The first and the central image records Alessandro's attendance at the coronation of the Emperor Charles V by Pope Clement. The next, in a lunette of smaller dimensions, is his installation as Duke of Florence. The third, framed similarly, celebrates his marriage to Margaret of Austria, the emperor's daughter. If he was indeed the son of the pope, as most authorities are convinced and as these scenes in the Sala Clemente apparently support, then this is the only representation we have of the marriage of a papal bastard to an imperial one.


Four years ago the then mayor, Leonardo Domenici, graciously gave up his suite, claiming it was too beautiful an artistic attraction to remain hidden and that its potential for the tourist industry should not be overlooked.


On the Florentine leg of her official visit to Italy in February 2009, Domenici gave Nancy Pelosi, Speaker of the United States House of Representatives, and the delegation travelling with her, a personal tour of the Sala Clemente. The press reported that he delivered a talk on Giovanni Stradano's fresco of the Siege of Florence by Charles V in 1529.


However, there was no mention that Domenici drew the attention of his visitors to the portrait of the young black man looking down on them from the ceiling above even though the vignettes in which he is depicted are a direct result of the emperor's assault on the city. They represent the three major articles of the peace accord Clement signed with Charles a few months later in Barcelona: that the pope recognize and crown Charles emperor, that in return the emperor create Alessandro Duke of Florence and, thirdly, that he give Alessandro his daughter's hand in marriage.


Hardly a month after the inauguration of President Obama, the United States' first black president, how could Mayor Domenici not realize that he might have made a far greater impression on Ms.
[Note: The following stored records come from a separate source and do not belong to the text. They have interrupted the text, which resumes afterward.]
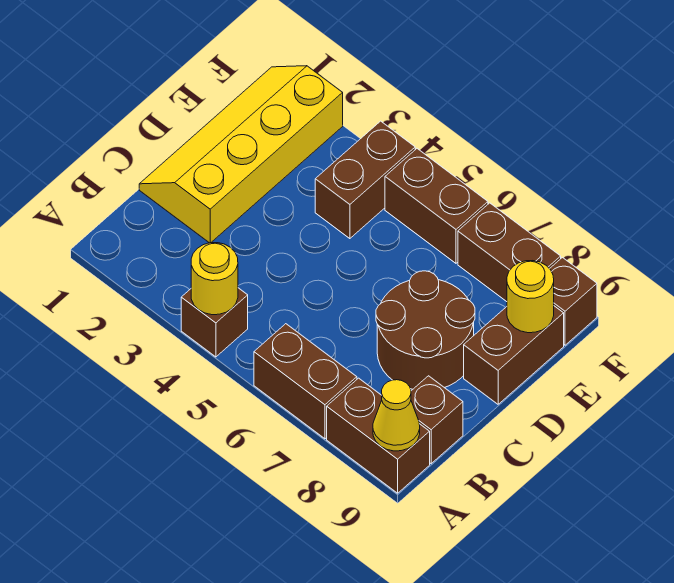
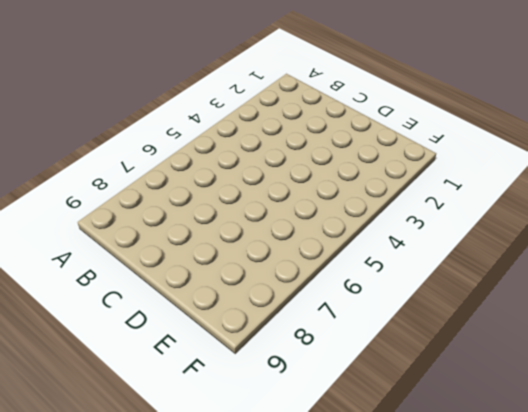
none -> brown brick A4 level 1
none -> brown brick A6:A7 level 1
none -> brown brick A8:A9 level 1

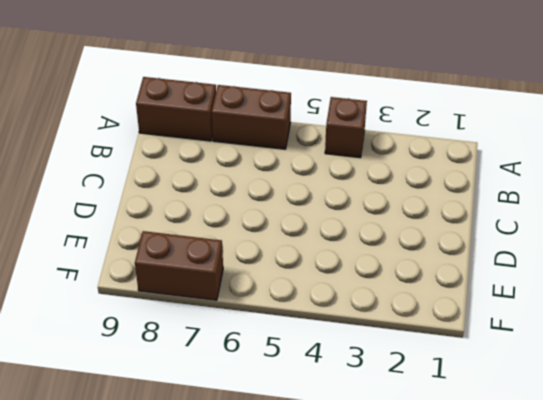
none -> brown brick B9 level 1
none -> yellow slope C1:F2 level 1 top 2
none -> brown round brick C7:D8 level 1

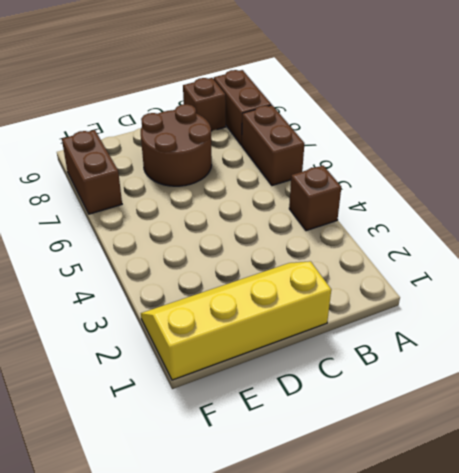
yellow slope C1:F2 level 1 top 1 -> yellow slope C1:F2 level 1 top 2
none -> brown brick D9:E9 level 1
none -> brown brick E4:F4 level 1
none -> brown brick F5:F6 level 1

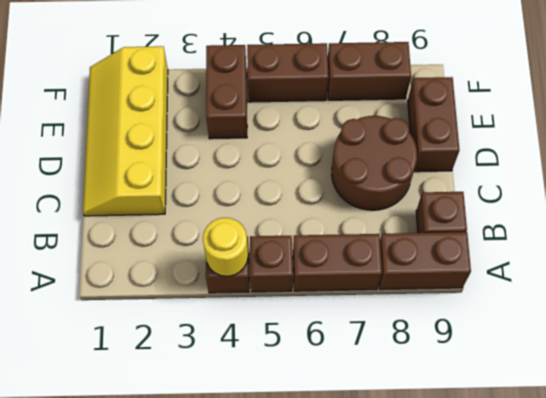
brown brick A5 level 1 -> brown brick F9 level 1
none -> yellow cone A9 level 2
none -> yellow round brick E9 level 2

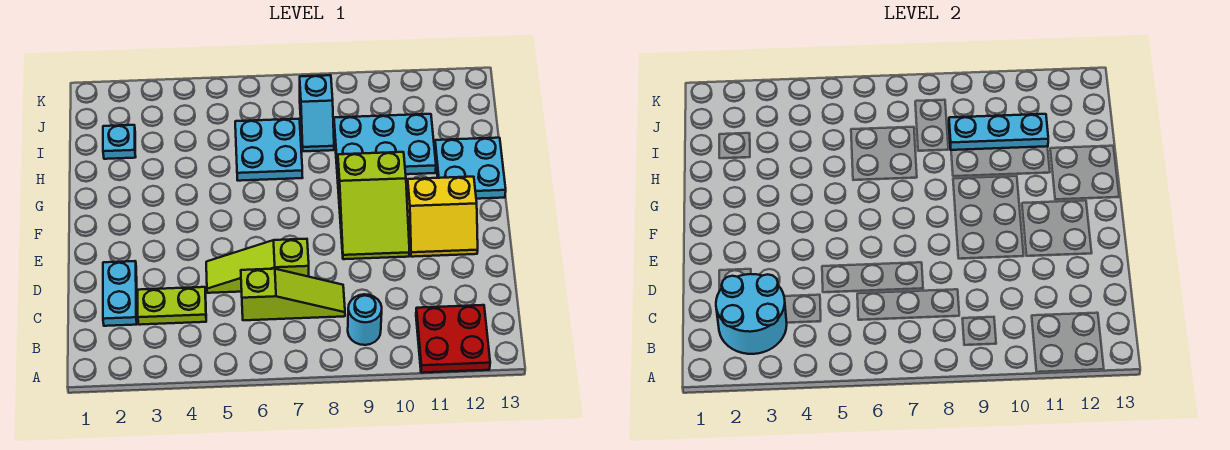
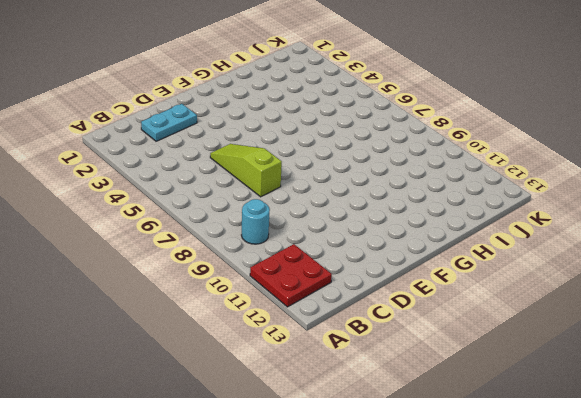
none -> lime plate C3:C4 level 1
none -> lime slope C6:C8 level 1 top 6
none -> lime slope E9:G10 level 1 top G

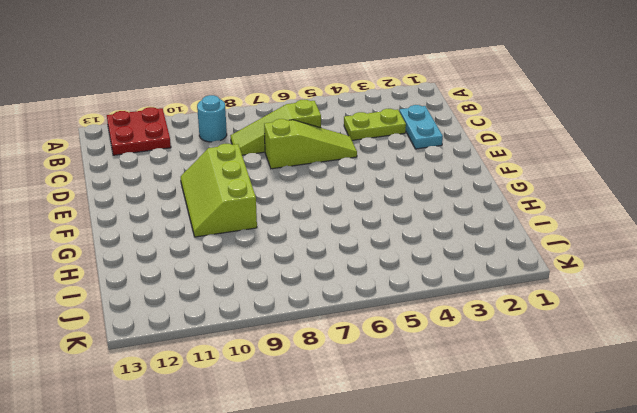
lime slope E9:G10 level 1 top 9 -> lime slope E9:G10 level 1 top G
none -> yellow slope E11:F12 level 1 top F
none -> cyan plate G12:H13 level 1
none -> cyan plate H6:I7 level 1

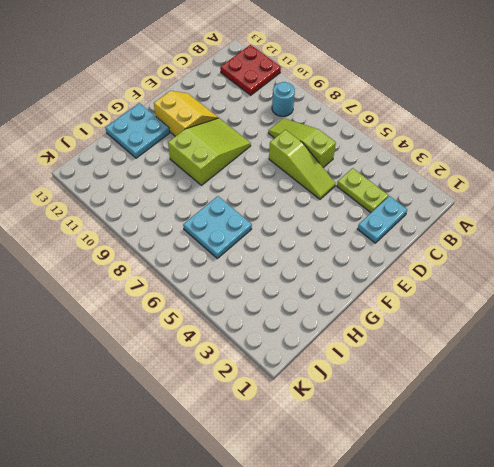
none -> cyan plate H9:I11 level 1
none -> cyan plate I2 level 1
none -> cyan slope I8:J8 level 1 top J

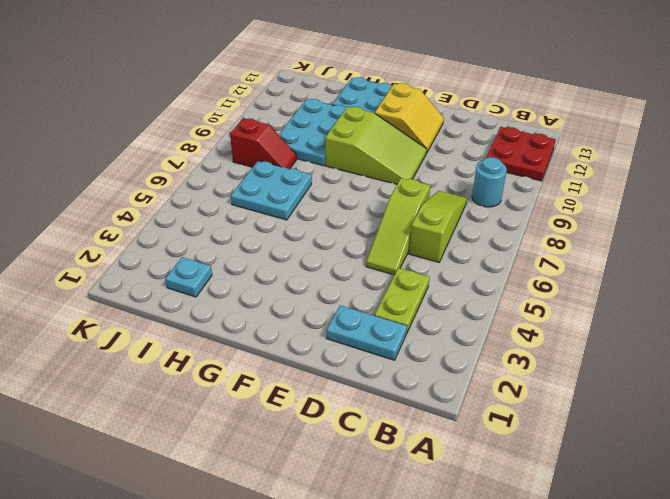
red slope I8:J8 level 1 top J -> cyan slope I8:J8 level 1 top J
none -> cyan round brick B2:C3 level 2
none -> cyan plate I9:I11 level 2

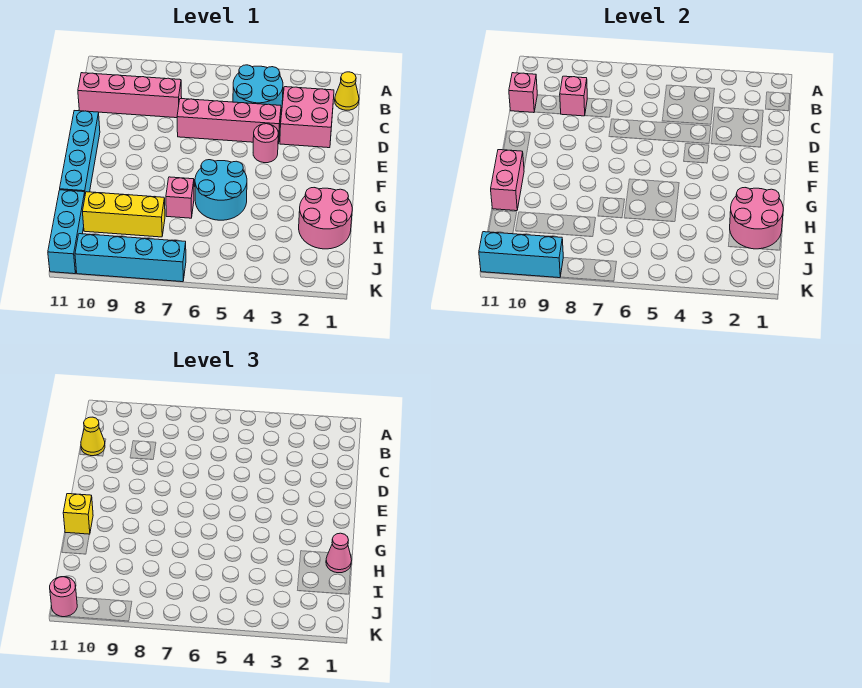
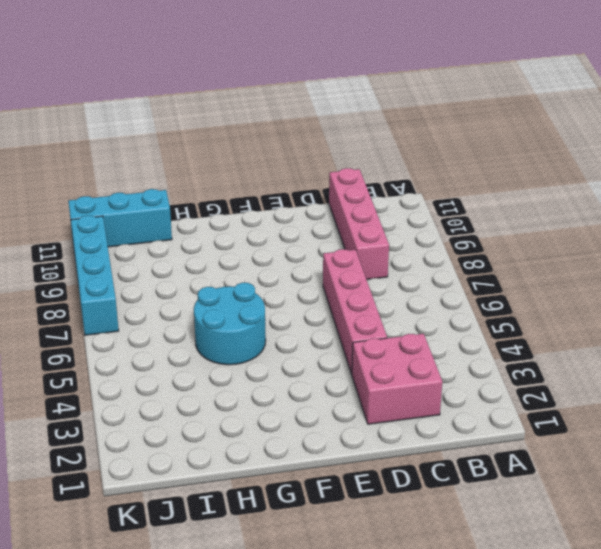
none -> yellow cone B1 level 1
none -> cyan round brick B4:C5 level 1
none -> pink round brick E4 level 1

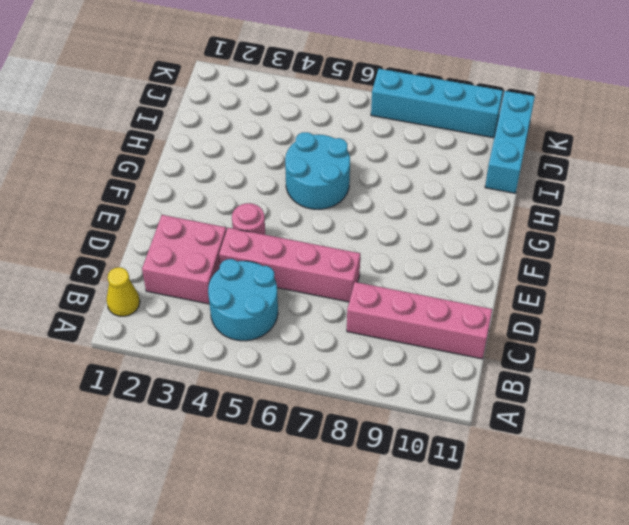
none -> cyan brick E11:H11 level 1
none -> pink round brick H1:I2 level 1
none -> pink brick H7 level 1

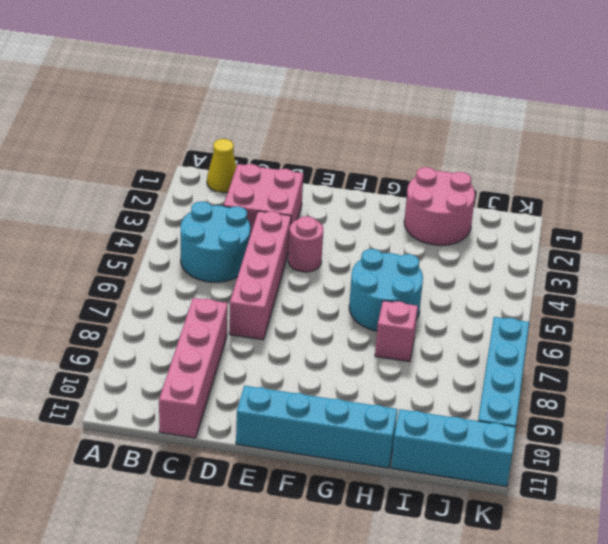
none -> yellow brick I8:I10 level 1
none -> pink brick C9 level 2
none -> pink brick C11 level 2

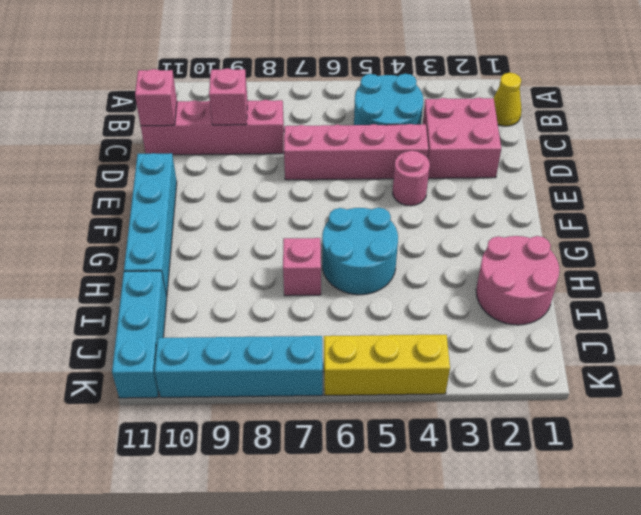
yellow brick K4:K6 level 1 -> yellow brick I8:I10 level 1
none -> pink brick G11:H11 level 2
none -> pink round brick H1:I2 level 2
none -> cyan brick K9:K11 level 2

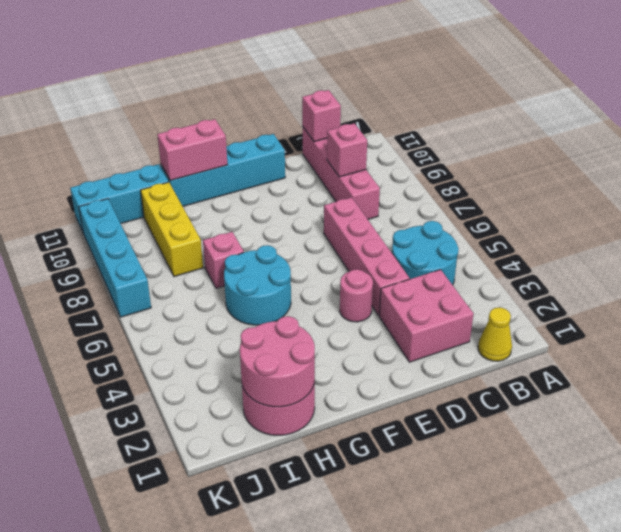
none -> cyan brick K9:K11 level 2
none -> yellow cone C11 level 3
none -> yellow brick G11 level 3

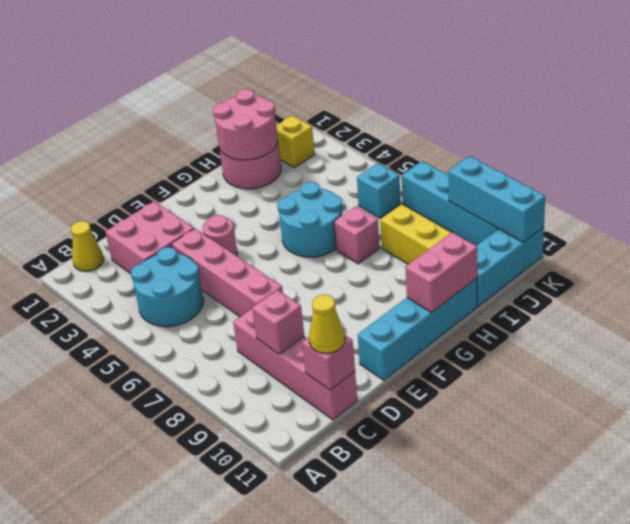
yellow brick J2 level 1 -> yellow brick G11 level 3
cyan brick J6 level 1 -> none
none -> pink cone H1 level 3
none -> pink round brick K11 level 3

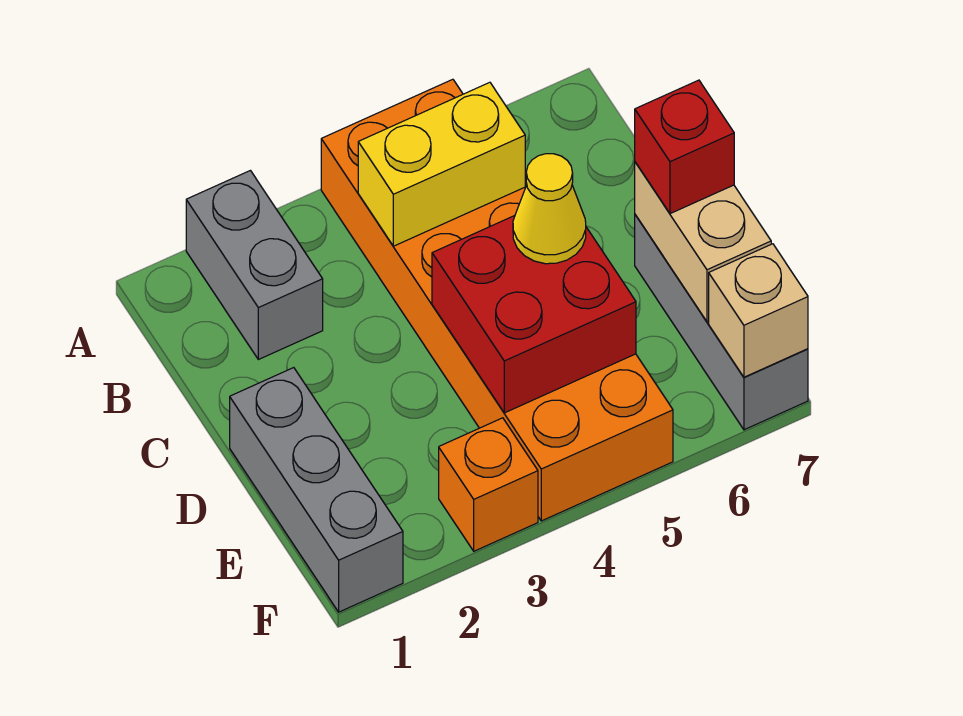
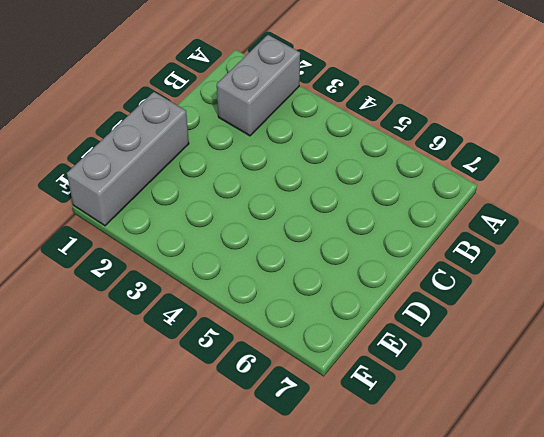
none -> orange brick A4:F5 level 1
none -> grey brick D7:F7 level 1

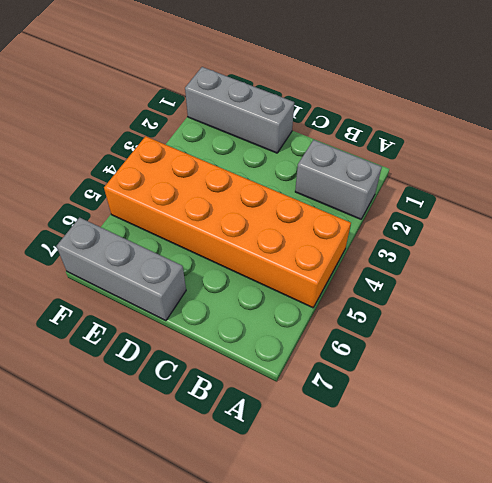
none -> orange brick F3 level 1
none -> yellow brick B4:B5 level 2

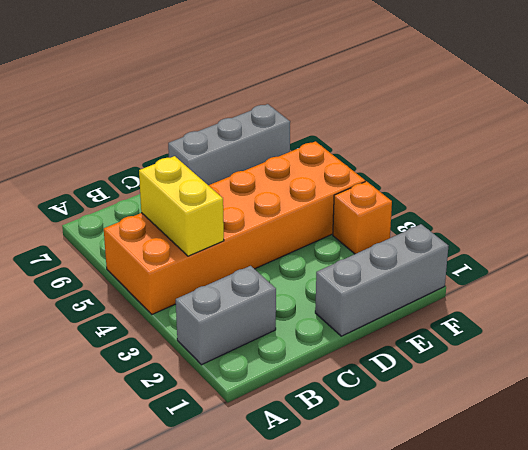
none -> red brick D4:E5 level 2
none -> tan brick D7:E7 level 2

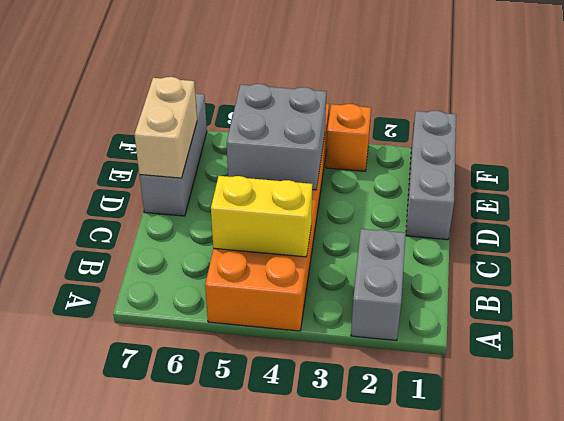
grey brick D4:E5 level 2 -> red brick D4:E5 level 2
none -> tan brick F7 level 2
none -> yellow cone D5 level 3

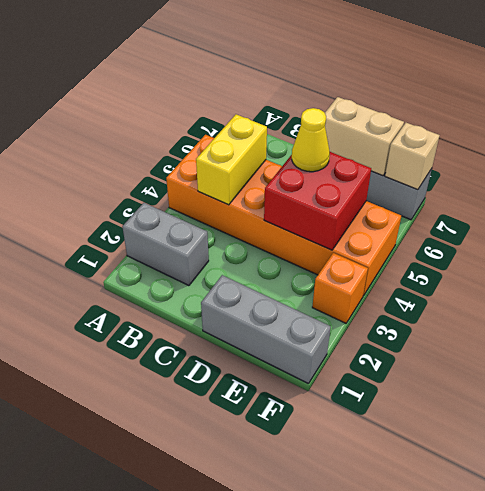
none -> red brick D7 level 3

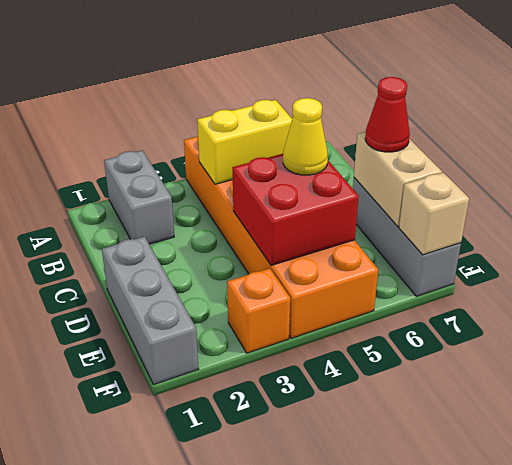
red cone D7 level 3 -> red brick D7 level 3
Pelosi and the entire world had he pointed out both the royal dignity and political power accorded Alessandro de' Medici as a result of the siege depicted by Stradano?


Or perhaps Palazzo Vecchio is hoping that on Mr. Obama's next visit to Italy, Florence will be included in the itinerary. This would, of course, afford Mayor Renzi the unique opportunity and the privilege of introducing to the first African American president the first black head of state in modern western history.